Grant Davidge looked uncomfortable. “I’ve told you over and over, I have no eye for art.”

“But you’re perfectly capable of telling when a tree doesn’t look like a tree.”

“You can ride out with me whenever you like,” Buc said.

“And be treated like a fragile flower by every man on the place,” Victoria said, her mouth compressed in annoyance. “No, thank you.”

“You make sure nothing happens to her,” Buc said to Trinity as they walked back to the bunkhouse later that evening. “I can’t make her believe it’s dangerous for her to be riding around in those mountains.”

“She’s working too hard on that survey to get into trouble.”

“I don’t know why she insists on doing it.
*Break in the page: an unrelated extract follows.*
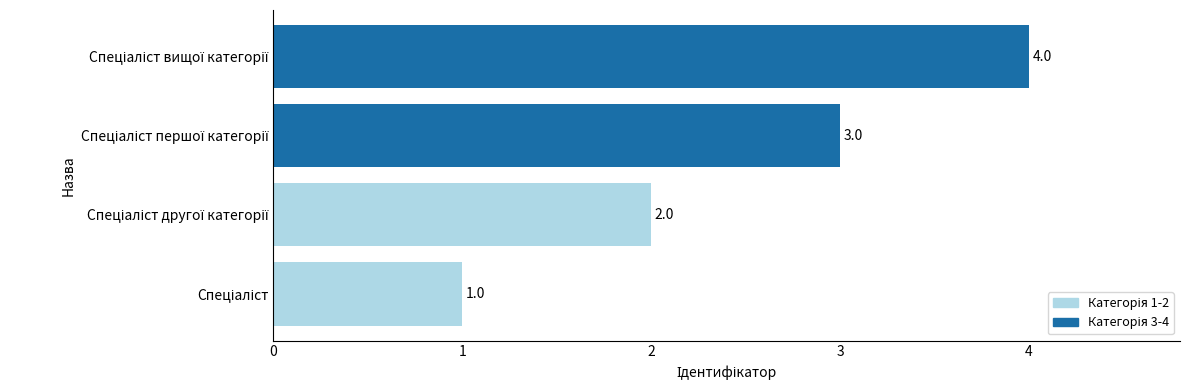

What is the maximum value shown in the chart?

4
I can’t make her see it’s not the kind of thing a lady ought to do.”

“She’s bored. She’s an intelligent, active woman. She needs to be doing something.”

“Don’t you go putting notions into her head,” Buc said, spinning around to face Trinity. “She ought to stay home. My mother did. So did every other woman in the town where I grew up. It’s not normal for a woman to run about the way she does.”

“There’s nothing
normal
about Victoria’s life. How many women in your neighborhood had been convicted of murder? Or lived on a remote ranch with absolutely nothing to do from dawn until dusk? How many were completely cut off from other women? How many had given up hope of having a husband and a family?”

“Victoria will have a family,” Buc stated, the light of triumph in his eyes. “She’s going to marry me.”

Trinity fell instant victim to two emotions: Jealousy at the thought of Victoria becoming any man’s wife, and scorn that Buc would expect Victoria to marry him without his showing the slightest concern for her thoughts and emotions, or anything that didn’t have to do with the physical requirements of being a wife, mother, and manager of a household.

He would have bet his horse Victoria had no intention of marrying Buc. A woman didn’t turn her back on the man she loved. Or completely forget his presence. Or treat him like a brother and talk to him like a child with limited understanding. Hell, since he’d arrived, she’d reacted more to him than she had to Buc.